I used to laugh, at how embarrassingly bad, some domestic malaise era cars sounded. If you were standing near a railway track crossing, or rutted pavement, as they drove by at any speed above 25 mph.
It was a helpful indicator, of what cars, not to buy.
On round tires it is a thing. I had a BMW that drove me crazy with a shimmy. After an assortment of parts etc, I started looking at the tires. One was out about .060, in spec, the other was about .080, a little out of spec. Stuck a sanding disc in a drill, bolted it to a 4X6 and slowly edged the tire in while rotating it. Didn’t get them round, but got rid of the high spots and bang, no more shimmy! Some brands are rounder than others, one from France which I think is overall a so so tire and overpriced, is however much tighter on the roundness than others I’ve tested.
Those chassis related vibrations are one thing. Loose rattling from inside the dashboard is another.Even though I have a car that is still covered by warranty, I’m pretty hesitant to let the dealer try to fix the problem. In my opinion they are just as likely to make it worse.
My 91 Probe had a rattle in the drivers door and the hatch back lid also had a rattle.

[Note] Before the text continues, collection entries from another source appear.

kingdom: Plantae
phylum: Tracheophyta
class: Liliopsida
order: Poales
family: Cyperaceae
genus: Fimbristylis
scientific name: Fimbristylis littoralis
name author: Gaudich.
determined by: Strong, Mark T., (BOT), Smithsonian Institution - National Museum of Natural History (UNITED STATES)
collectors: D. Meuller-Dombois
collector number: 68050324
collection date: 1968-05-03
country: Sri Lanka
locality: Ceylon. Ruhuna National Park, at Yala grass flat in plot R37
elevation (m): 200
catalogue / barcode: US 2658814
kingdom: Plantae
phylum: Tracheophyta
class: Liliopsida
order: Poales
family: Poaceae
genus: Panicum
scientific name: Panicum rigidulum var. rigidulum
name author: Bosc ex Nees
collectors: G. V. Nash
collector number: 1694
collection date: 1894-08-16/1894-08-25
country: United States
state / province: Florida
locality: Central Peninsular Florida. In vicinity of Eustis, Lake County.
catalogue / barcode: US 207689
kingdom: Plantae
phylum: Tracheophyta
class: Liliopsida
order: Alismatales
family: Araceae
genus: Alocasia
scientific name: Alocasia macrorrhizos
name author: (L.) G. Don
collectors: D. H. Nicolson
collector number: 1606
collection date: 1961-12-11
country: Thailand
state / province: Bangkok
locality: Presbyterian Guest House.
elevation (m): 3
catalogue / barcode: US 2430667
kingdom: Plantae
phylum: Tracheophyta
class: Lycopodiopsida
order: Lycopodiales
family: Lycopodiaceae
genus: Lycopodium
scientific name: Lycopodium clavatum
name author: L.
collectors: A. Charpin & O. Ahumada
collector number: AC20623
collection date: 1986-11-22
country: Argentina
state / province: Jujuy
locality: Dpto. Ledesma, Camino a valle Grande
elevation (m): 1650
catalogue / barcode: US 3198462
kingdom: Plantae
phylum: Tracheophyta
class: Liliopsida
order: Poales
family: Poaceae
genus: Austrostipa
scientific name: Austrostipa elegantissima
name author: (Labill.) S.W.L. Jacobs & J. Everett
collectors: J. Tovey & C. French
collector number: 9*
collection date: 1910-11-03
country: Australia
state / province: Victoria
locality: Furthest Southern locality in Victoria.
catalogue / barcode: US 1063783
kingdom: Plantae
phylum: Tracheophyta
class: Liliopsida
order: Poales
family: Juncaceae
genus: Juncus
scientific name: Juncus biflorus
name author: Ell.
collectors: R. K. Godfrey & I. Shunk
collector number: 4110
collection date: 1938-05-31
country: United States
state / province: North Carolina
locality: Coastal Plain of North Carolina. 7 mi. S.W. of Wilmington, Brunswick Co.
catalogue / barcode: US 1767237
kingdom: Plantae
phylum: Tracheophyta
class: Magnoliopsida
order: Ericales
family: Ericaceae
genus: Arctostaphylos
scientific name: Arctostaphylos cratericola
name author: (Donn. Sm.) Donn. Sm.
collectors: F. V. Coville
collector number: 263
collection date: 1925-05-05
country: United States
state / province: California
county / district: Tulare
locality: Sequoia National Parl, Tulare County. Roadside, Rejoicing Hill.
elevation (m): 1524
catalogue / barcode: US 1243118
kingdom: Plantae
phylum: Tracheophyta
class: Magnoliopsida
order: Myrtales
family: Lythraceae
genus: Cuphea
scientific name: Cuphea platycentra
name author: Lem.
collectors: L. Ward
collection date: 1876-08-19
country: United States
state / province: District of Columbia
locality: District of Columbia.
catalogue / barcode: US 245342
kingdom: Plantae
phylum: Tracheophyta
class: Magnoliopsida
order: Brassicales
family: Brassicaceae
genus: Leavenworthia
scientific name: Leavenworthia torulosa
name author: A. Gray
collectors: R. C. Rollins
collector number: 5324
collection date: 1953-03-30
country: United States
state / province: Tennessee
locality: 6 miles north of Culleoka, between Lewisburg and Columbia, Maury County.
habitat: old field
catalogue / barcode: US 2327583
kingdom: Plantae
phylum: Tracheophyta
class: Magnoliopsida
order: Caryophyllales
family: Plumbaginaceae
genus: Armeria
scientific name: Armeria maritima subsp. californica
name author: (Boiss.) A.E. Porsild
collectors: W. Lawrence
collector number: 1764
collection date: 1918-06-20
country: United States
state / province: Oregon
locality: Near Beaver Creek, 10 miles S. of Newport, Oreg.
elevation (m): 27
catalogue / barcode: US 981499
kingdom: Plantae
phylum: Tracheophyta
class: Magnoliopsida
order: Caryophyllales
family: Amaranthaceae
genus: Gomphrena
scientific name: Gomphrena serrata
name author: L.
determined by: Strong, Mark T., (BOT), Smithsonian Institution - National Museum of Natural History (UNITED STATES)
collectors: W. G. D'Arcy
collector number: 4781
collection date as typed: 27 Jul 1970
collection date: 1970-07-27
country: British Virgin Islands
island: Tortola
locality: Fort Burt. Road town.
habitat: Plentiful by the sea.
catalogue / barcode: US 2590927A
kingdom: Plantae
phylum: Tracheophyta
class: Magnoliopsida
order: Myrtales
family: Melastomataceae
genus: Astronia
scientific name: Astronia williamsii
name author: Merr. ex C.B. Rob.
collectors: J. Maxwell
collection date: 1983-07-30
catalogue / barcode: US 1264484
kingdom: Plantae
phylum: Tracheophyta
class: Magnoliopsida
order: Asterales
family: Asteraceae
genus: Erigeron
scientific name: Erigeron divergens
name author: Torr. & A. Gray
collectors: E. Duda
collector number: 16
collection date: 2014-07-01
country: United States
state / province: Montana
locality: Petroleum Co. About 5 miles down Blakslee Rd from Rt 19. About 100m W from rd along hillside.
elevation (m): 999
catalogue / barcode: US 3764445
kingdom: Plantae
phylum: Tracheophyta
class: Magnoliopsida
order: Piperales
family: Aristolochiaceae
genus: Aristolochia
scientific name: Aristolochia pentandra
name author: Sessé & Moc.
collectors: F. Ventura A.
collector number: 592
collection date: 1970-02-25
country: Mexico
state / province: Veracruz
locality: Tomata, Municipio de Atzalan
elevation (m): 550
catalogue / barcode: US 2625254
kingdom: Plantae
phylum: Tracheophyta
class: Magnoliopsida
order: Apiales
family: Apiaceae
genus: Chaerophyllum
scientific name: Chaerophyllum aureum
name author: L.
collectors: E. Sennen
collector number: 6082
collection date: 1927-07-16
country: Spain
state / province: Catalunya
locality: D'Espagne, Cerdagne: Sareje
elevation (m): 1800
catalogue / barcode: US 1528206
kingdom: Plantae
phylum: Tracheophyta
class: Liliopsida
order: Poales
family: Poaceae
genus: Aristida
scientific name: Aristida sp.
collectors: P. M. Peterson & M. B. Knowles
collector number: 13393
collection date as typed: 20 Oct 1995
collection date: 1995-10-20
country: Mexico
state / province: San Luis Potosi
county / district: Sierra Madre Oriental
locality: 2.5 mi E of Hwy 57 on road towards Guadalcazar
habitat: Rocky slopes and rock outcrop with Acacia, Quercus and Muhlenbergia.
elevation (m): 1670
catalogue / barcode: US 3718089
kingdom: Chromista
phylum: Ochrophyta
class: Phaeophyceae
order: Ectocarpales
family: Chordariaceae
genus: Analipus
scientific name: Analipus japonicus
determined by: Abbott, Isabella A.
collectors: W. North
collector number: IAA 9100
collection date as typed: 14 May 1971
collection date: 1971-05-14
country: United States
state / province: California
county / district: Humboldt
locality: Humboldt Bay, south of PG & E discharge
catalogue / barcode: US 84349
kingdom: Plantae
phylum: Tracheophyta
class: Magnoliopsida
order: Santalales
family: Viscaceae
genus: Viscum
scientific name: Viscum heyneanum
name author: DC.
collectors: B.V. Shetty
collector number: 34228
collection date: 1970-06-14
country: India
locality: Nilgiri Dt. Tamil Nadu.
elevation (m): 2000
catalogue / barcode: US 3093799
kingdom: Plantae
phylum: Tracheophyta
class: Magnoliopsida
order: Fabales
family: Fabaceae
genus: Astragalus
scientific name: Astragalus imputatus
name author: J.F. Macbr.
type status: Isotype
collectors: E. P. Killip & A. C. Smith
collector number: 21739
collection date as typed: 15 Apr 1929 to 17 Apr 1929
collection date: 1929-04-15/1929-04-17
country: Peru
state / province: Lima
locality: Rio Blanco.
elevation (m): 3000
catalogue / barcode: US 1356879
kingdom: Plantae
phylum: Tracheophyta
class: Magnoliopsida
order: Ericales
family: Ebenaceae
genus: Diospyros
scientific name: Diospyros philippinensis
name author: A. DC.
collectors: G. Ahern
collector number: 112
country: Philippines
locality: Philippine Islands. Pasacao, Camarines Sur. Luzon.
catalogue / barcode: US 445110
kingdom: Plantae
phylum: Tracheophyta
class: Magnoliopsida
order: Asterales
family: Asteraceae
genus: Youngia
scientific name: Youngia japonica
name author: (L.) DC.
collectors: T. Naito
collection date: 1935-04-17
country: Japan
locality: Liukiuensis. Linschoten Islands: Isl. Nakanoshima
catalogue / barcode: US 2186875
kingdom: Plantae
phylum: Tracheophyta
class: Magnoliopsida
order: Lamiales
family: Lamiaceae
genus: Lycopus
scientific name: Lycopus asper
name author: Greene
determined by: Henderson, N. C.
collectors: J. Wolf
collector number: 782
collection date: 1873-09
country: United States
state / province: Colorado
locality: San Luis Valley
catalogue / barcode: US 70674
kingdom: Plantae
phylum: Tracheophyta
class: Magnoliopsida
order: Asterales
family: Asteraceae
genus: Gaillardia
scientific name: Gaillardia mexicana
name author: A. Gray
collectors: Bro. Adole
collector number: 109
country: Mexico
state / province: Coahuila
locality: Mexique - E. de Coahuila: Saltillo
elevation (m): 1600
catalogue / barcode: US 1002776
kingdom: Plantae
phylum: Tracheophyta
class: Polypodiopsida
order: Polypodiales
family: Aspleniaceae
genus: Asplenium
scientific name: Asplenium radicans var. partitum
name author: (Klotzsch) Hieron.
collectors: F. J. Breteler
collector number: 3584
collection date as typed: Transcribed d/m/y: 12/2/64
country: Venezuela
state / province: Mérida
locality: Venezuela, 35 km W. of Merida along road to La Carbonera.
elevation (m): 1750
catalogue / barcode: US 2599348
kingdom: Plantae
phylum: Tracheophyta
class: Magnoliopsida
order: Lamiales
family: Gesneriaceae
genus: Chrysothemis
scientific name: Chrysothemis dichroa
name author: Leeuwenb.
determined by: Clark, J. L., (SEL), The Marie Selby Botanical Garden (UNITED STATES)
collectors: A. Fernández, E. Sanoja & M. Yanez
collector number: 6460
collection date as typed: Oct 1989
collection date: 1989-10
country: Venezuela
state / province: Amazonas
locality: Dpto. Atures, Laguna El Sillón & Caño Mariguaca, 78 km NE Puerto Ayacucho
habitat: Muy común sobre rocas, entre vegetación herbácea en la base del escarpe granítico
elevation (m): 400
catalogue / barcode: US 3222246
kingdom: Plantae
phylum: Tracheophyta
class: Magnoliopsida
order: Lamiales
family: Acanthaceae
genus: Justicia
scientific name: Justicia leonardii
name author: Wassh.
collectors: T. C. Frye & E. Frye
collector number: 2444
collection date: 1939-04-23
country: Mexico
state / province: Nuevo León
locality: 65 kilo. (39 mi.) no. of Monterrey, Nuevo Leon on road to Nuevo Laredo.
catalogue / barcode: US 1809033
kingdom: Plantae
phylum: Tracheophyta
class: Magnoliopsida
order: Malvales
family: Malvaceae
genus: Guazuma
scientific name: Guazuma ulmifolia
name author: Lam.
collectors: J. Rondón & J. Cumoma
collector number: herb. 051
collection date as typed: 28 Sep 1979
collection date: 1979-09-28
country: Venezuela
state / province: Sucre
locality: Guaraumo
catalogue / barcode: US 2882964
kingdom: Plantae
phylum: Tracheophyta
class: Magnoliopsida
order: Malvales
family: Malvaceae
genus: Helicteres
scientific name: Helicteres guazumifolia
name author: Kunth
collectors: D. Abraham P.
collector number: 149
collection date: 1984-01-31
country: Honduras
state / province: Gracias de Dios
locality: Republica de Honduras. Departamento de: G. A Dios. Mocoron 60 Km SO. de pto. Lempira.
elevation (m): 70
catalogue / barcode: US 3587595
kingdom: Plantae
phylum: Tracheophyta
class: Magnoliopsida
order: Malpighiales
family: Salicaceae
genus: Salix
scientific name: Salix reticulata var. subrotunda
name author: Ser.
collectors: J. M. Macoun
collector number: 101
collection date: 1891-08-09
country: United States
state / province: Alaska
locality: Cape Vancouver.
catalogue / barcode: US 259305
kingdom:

They fixed both finally after a couple of visits, they did manage to drag their air hose across the side of the car, luckily this was a black car before clear coating so it buffed out easily.
Would have been a handy book to have back when I owned 1977 ZH Fairlane Marquis (Aussie) 351C, Among it’s many miseries, it had a driveline vibration that felt as described in your book as a “Buzz”, any reasonable highway distance would make me exhausted from it.
I replaced a lot of components, checked all the obvious things and mechanics failed to pin it down.
It was easily the worst car I ever had, It was in really well kept condition when I brought it, I tried hard, but I could not keep up with it’s issues, to list them all would drift to far from this topic.
The final insult was when the engine would cut out as soon as it reached operating temp and refuse to restart until completely cooled down.
I sold it to a guy who just wanted the engine, I bet it gave him hell too.
Holden had booklet called- if I remember correctly “Click or Clunk” Written to help dealershop service advisors and customers describe the type of noise to help narrow down the cause.
And I need to chase an intermittant rattle in the Skylark.
Wow this brought back memories of a 1973 Ford Pinto I owned. 1.6 liter 4 speed. At 55 mph, the speed limit in those days the whole car would shake from the resonance of the motor. If I went 50, or 60 mph the car was fine. But right at 55 mph it was loud and vibrated badly. I was told this was called 4 cylinder boom, and could not correct it because of the engine harmonics. I literally could not drive 55 lol! An overdrive 5th gear would have helped greatly.